» **PROMPT**
Write out, exactly as they appear, only the lines running from the line with "debo tomar co" to the final line of the listing; include both.

» **DATA FOR ANALYSIS**

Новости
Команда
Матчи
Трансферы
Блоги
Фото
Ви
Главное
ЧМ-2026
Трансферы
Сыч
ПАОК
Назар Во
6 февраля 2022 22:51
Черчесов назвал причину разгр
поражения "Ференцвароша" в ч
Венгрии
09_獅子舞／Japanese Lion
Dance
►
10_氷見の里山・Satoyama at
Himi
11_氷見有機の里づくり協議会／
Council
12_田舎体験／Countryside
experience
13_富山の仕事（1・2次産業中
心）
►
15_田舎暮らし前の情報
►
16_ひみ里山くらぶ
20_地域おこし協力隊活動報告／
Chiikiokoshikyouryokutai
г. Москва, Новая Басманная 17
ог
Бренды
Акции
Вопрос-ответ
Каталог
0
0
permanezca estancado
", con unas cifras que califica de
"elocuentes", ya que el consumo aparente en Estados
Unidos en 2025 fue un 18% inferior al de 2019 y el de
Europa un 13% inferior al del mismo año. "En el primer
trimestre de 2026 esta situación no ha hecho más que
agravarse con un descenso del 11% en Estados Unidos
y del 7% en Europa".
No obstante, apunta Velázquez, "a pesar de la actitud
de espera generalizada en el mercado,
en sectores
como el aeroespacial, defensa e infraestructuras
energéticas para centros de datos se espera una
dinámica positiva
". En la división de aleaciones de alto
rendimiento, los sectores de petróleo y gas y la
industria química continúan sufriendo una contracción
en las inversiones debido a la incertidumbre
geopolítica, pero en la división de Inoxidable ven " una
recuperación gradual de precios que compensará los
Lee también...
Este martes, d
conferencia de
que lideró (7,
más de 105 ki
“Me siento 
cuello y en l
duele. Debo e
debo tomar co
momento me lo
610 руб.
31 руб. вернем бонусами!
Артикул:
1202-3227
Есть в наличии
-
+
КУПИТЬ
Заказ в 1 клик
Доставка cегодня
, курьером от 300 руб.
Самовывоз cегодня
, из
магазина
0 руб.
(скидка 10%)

» **RESPONSE FOR THIS EXERCISE**
debo tomar co
momento me lo
610 руб.
31 руб. вернем бонусами!
Артикул:
1202-3227
Есть в наличии
-
+
КУПИТЬ
Заказ в 1 клик
Доставка cегодня
, курьером от 300 руб.
Самовывоз cегодня
, из
магазина
0 руб.
(скидка 10%)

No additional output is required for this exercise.